Images with localized body landmarks

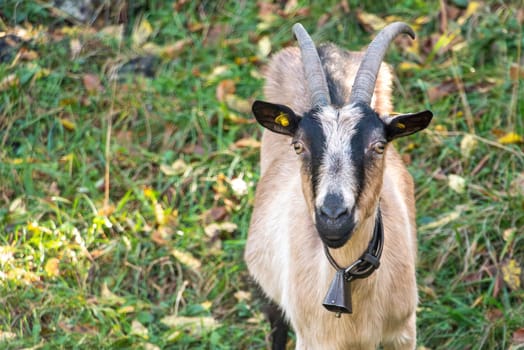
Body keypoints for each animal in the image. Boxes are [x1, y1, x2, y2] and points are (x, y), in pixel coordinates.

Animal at [244, 22, 432, 350]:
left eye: (379, 146)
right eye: (298, 146)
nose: (333, 217)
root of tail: (327, 49)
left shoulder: (403, 332)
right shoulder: (312, 340)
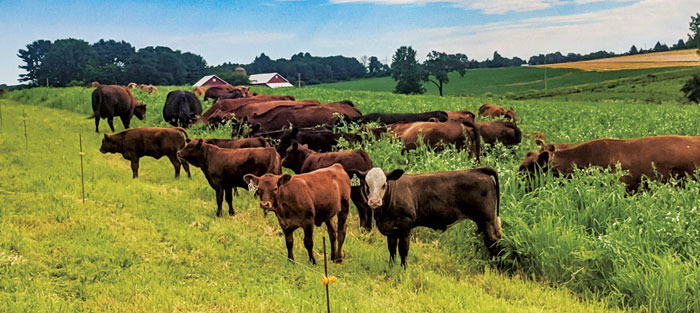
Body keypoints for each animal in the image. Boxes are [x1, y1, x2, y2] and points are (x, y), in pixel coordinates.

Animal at [350, 167, 504, 266]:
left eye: (384, 184)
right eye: (366, 184)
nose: (375, 201)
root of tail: (478, 170)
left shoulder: (406, 228)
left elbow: (403, 251)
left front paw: (403, 270)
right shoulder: (391, 230)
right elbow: (392, 250)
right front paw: (391, 268)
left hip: (487, 219)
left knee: (494, 242)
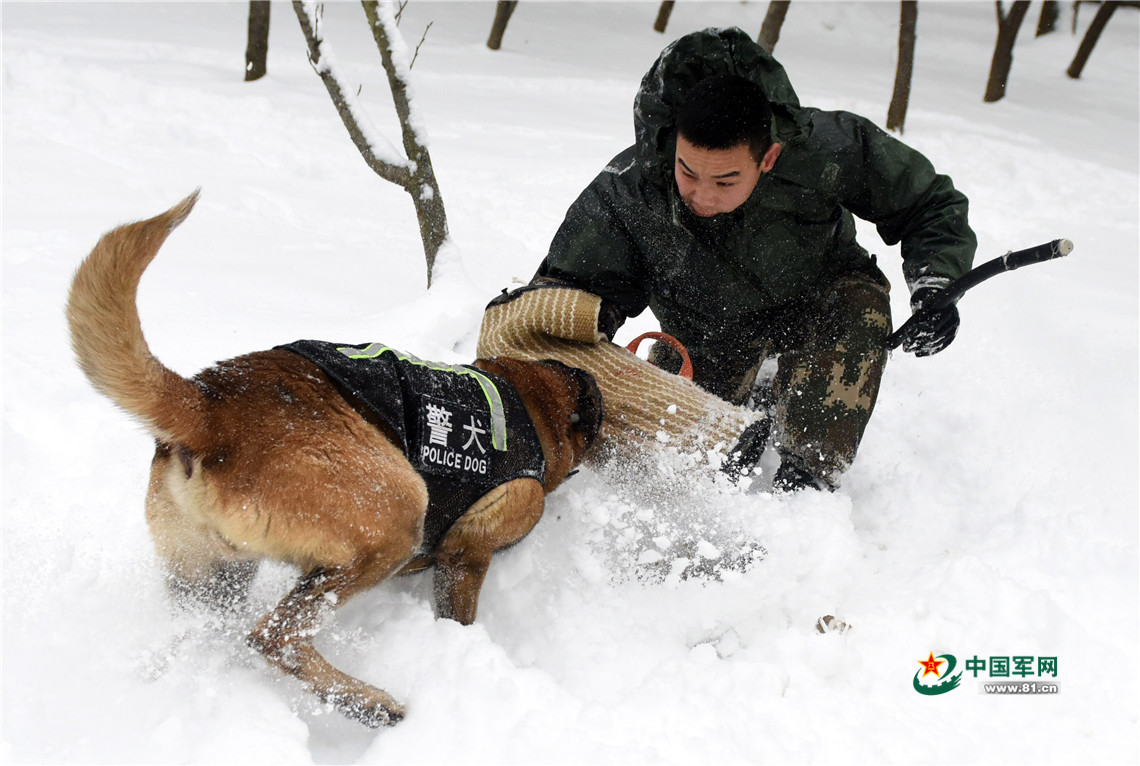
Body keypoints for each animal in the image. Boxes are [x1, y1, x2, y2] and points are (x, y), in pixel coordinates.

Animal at [65, 190, 601, 724]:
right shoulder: (470, 550)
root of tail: (209, 404)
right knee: (274, 637)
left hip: (213, 575)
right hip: (396, 514)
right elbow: (459, 606)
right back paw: (372, 705)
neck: (534, 402)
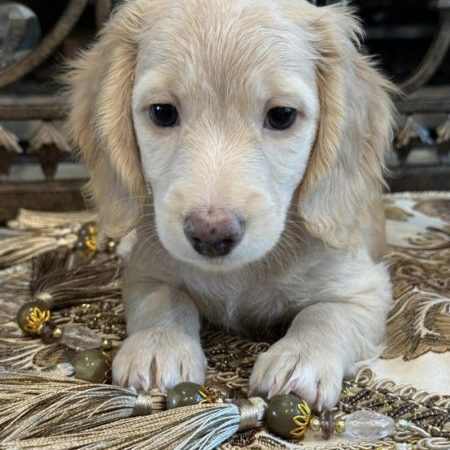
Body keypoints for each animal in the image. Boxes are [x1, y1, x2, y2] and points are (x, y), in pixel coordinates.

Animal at [65, 0, 396, 410]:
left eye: (282, 116)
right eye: (162, 112)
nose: (210, 235)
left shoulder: (365, 289)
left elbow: (324, 314)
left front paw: (300, 358)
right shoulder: (146, 271)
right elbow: (164, 299)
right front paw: (158, 345)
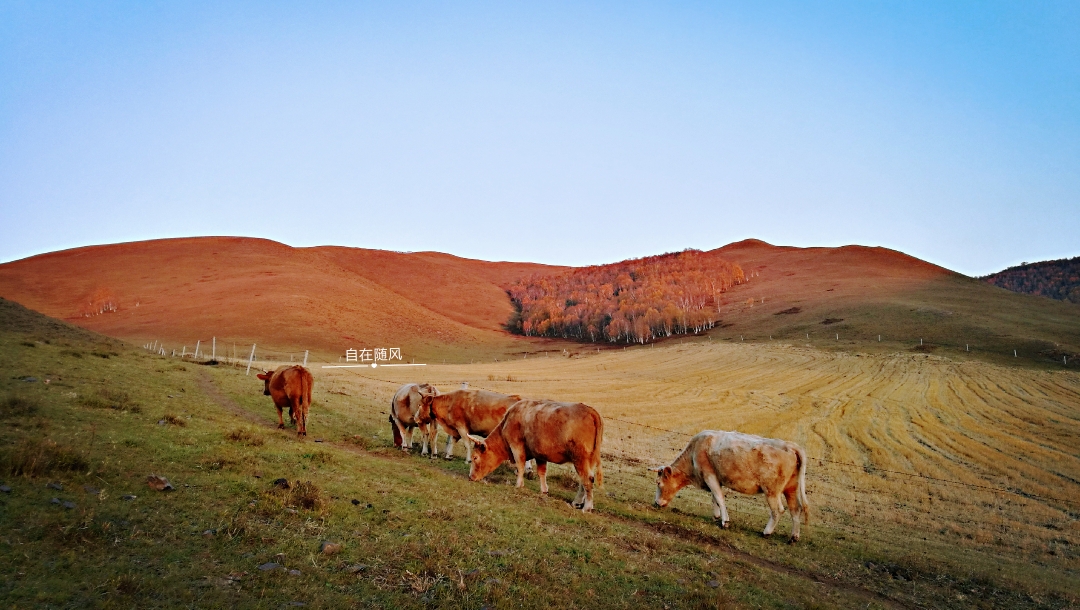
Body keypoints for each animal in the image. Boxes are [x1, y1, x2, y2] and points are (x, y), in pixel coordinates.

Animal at [466, 399, 604, 509]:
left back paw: (587, 507)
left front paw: (518, 485)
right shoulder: (540, 454)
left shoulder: (516, 446)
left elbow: (520, 465)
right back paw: (577, 502)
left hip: (580, 458)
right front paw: (544, 491)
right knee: (583, 481)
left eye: (475, 457)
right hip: (587, 460)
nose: (470, 477)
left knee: (587, 479)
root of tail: (590, 411)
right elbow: (542, 472)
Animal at [648, 427, 812, 541]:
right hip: (791, 488)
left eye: (659, 483)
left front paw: (724, 521)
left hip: (772, 490)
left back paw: (766, 532)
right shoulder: (715, 478)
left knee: (778, 510)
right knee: (795, 509)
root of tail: (790, 446)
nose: (656, 503)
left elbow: (719, 497)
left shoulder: (709, 475)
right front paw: (716, 516)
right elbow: (714, 498)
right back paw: (793, 537)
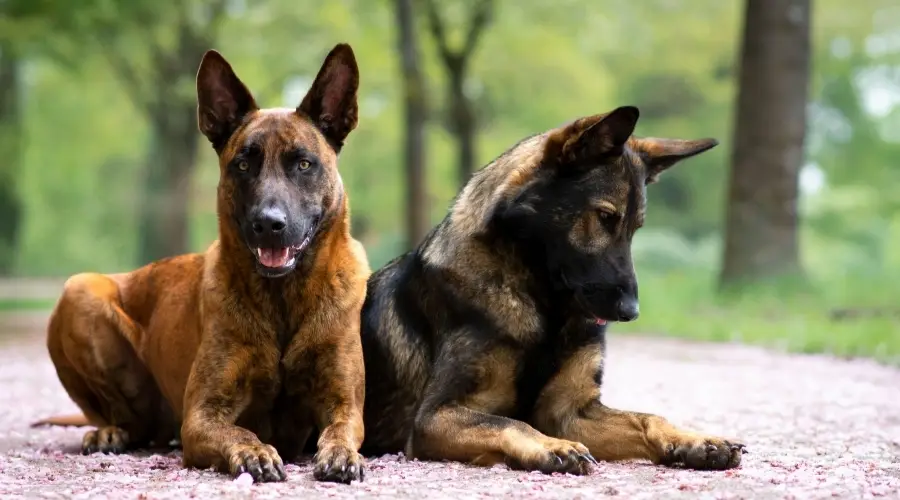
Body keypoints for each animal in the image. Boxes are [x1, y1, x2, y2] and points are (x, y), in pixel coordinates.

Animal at [31, 44, 370, 484]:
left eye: (303, 164)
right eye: (243, 164)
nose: (269, 224)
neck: (281, 297)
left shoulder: (343, 401)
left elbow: (342, 428)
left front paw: (341, 454)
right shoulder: (201, 416)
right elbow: (239, 430)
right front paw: (255, 451)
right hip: (81, 290)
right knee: (126, 418)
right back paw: (110, 431)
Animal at [358, 105, 744, 472]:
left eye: (635, 228)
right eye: (605, 217)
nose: (630, 312)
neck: (543, 305)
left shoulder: (570, 413)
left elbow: (649, 417)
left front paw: (694, 439)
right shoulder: (435, 416)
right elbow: (511, 422)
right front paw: (551, 447)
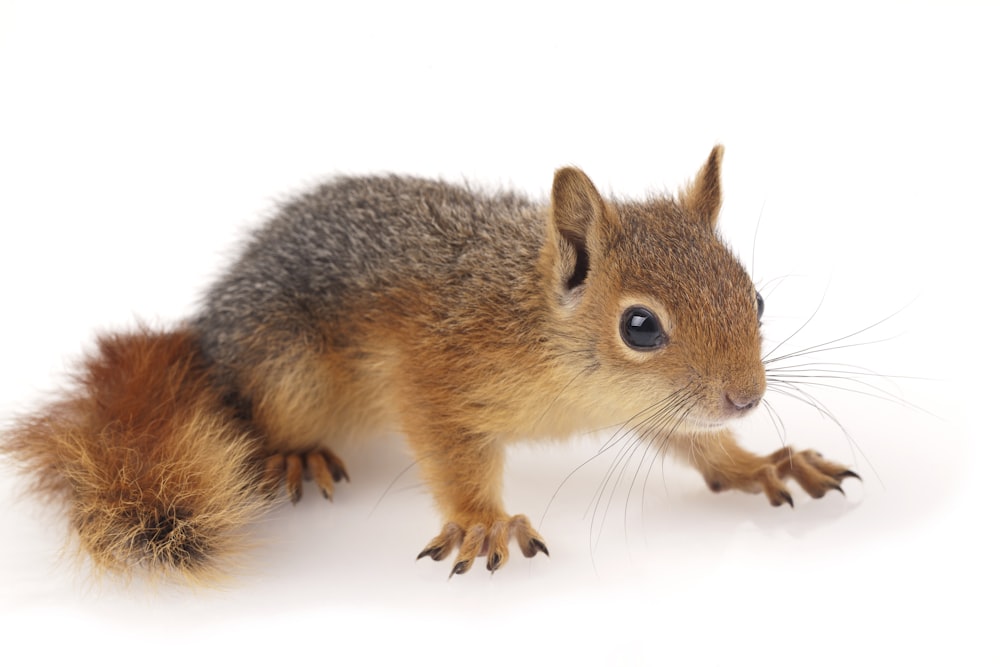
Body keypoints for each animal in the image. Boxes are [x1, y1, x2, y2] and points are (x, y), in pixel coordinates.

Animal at [0, 147, 860, 584]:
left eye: (754, 297)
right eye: (641, 326)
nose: (745, 396)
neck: (538, 323)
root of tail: (208, 332)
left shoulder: (653, 405)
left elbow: (695, 444)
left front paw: (760, 462)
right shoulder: (433, 371)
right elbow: (449, 450)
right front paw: (481, 520)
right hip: (286, 367)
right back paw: (294, 452)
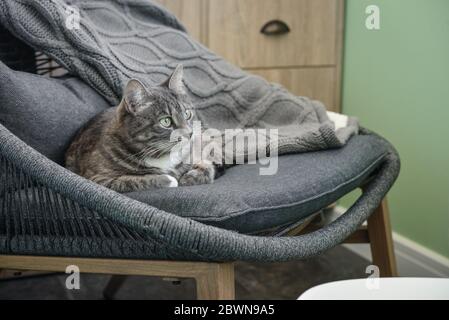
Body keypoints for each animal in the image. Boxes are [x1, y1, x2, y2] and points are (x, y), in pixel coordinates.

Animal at [64, 63, 216, 191]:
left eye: (187, 114)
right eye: (166, 121)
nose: (190, 133)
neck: (162, 156)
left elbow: (207, 166)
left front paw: (189, 177)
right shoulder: (97, 178)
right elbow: (130, 181)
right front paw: (168, 179)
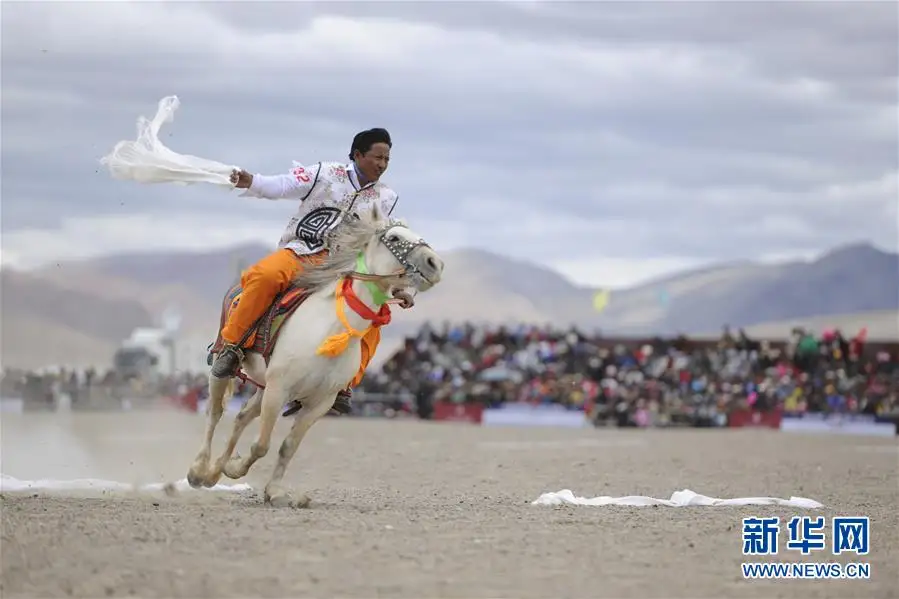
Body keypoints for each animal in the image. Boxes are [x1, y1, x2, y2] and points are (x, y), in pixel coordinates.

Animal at [187, 204, 446, 508]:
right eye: (393, 237)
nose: (435, 264)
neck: (329, 330)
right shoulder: (279, 390)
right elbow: (261, 445)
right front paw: (237, 469)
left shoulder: (318, 403)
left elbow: (287, 447)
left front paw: (274, 491)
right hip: (226, 365)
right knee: (215, 413)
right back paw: (199, 471)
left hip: (265, 387)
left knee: (240, 417)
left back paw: (215, 471)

• _WHAT YOU HAVE TO DO_:
Each line above should be written out again unchanged; no images are to be carried over.

• _WRITTEN RESPONSE_:
Body keypoints for each animal in the image. Boxes are [x1, y1, x2, y2] and points are (x, y), in pixel coordinates.

Animal at [244, 22, 432, 350]:
left eye: (379, 146)
right eye: (298, 146)
nose: (333, 217)
root of tail: (327, 49)
left shoulder: (403, 332)
right shoulder: (312, 340)
Body keypoints for each animal in the image. Boxes are [x1, y1, x2, y2] and points are (x, y), in pixel coordinates.

Animal at [350, 167, 504, 266]:
left eye: (384, 184)
right eye: (366, 184)
nose: (375, 201)
root of tail: (478, 170)
left shoulder: (406, 228)
left elbow: (403, 251)
left front paw: (403, 270)
right shoulder: (391, 230)
right elbow: (392, 250)
right front paw: (391, 268)
left hip: (487, 219)
left knee: (494, 242)
Body keypoints for each animal in the image. Boxes are [x1, y1, x2, y2] and points are (x, y), in pixel coordinates.

Animal at [65, 190, 601, 724]:
right shoulder: (470, 550)
root of tail: (209, 404)
right knee: (274, 637)
left hip: (213, 575)
right hip: (396, 514)
right elbow: (459, 606)
right back paw: (372, 705)
neck: (534, 402)
Body keypoints for each animal in the image. Boxes are [x1, y1, x2, y2] and points are (x, y), in pixel coordinates.

Animal at [65, 0, 396, 410]:
left eye: (282, 116)
right eye: (162, 112)
nose: (210, 235)
left shoulder: (365, 289)
left elbow: (324, 314)
left front paw: (300, 358)
right shoulder: (146, 271)
right elbow: (164, 299)
right front paw: (158, 345)
Body keypoints for each animal in the image. Boxes are [x1, y1, x2, y2] and points are (x, y), in pixel coordinates.

Animal at [466, 399, 604, 509]:
left back paw: (587, 507)
left front paw: (518, 485)
right shoulder: (540, 454)
left shoulder: (516, 446)
left elbow: (520, 465)
right back paw: (577, 502)
left hip: (580, 458)
right front paw: (544, 491)
right knee: (583, 481)
left eye: (475, 457)
right hip: (587, 460)
nose: (470, 477)
left knee: (587, 479)
root of tail: (590, 411)
right elbow: (542, 472)
Animal at [648, 427, 812, 541]:
right hip: (791, 488)
left eye: (659, 483)
left front paw: (724, 521)
left hip: (772, 490)
left back paw: (766, 532)
right shoulder: (715, 478)
left knee: (778, 510)
right knee: (795, 509)
root of tail: (790, 446)
nose: (656, 503)
left elbow: (719, 497)
left shoulder: (709, 475)
right front paw: (716, 516)
right elbow: (714, 498)
right back paw: (793, 537)
Body keypoints for each animal in the image. Boxes are [x1, y1, x2, y2] and points are (x, y), in pixel coordinates.

Animal at [31, 44, 370, 484]:
left eye: (303, 164)
right eye: (243, 164)
nose: (269, 224)
neck: (281, 297)
left shoulder: (343, 401)
left elbow: (342, 428)
left front paw: (341, 454)
right shoulder: (201, 416)
right elbow: (239, 430)
right front paw: (255, 451)
right hip: (81, 290)
right knee: (126, 418)
right back paw: (110, 431)
Animal at [358, 105, 744, 472]:
left eye: (635, 228)
right eye: (605, 217)
nose: (630, 312)
neck: (543, 305)
left shoulder: (570, 413)
left elbow: (649, 417)
left front paw: (694, 439)
right shoulder: (435, 416)
right elbow: (511, 422)
right front paw: (551, 447)
Body keypoints for each animal in the image. Boxes are [x1, y1, x2, y2] and points are (x, y), in pixel coordinates.

Animal at [0, 147, 860, 584]:
left eye: (754, 297)
right eye: (641, 326)
nose: (745, 396)
neck: (538, 323)
root of tail: (208, 332)
left shoulder: (653, 405)
left elbow: (695, 444)
left front paw: (760, 462)
right shoulder: (433, 371)
right elbow: (449, 450)
right front paw: (481, 520)
right hip: (286, 367)
right back paw: (294, 452)
Body keypoints for each animal in the image. Boxes are [x1, y1, x2, y2] and points are (x, y), in pixel coordinates.

Animal at [64, 63, 216, 191]:
left eye: (187, 114)
right eye: (166, 121)
nose: (190, 133)
neck: (162, 156)
left elbow: (207, 166)
left front paw: (189, 177)
right shoulder: (97, 178)
right elbow: (130, 181)
right front paw: (168, 179)
Body keypoints for each animal in the image. Boxes are [x1, y1, x2, y2] and points are (x, y), in pixel coordinates.

Animal at [187, 204, 446, 508]:
right eye: (393, 237)
nose: (435, 264)
neck: (329, 330)
right shoulder: (279, 390)
right elbow: (261, 445)
right front paw: (237, 469)
left shoulder: (318, 403)
left elbow: (287, 447)
left front paw: (274, 491)
right hip: (226, 365)
right knee: (215, 413)
right back paw: (199, 471)
left hip: (265, 387)
left knee: (240, 417)
left back paw: (215, 471)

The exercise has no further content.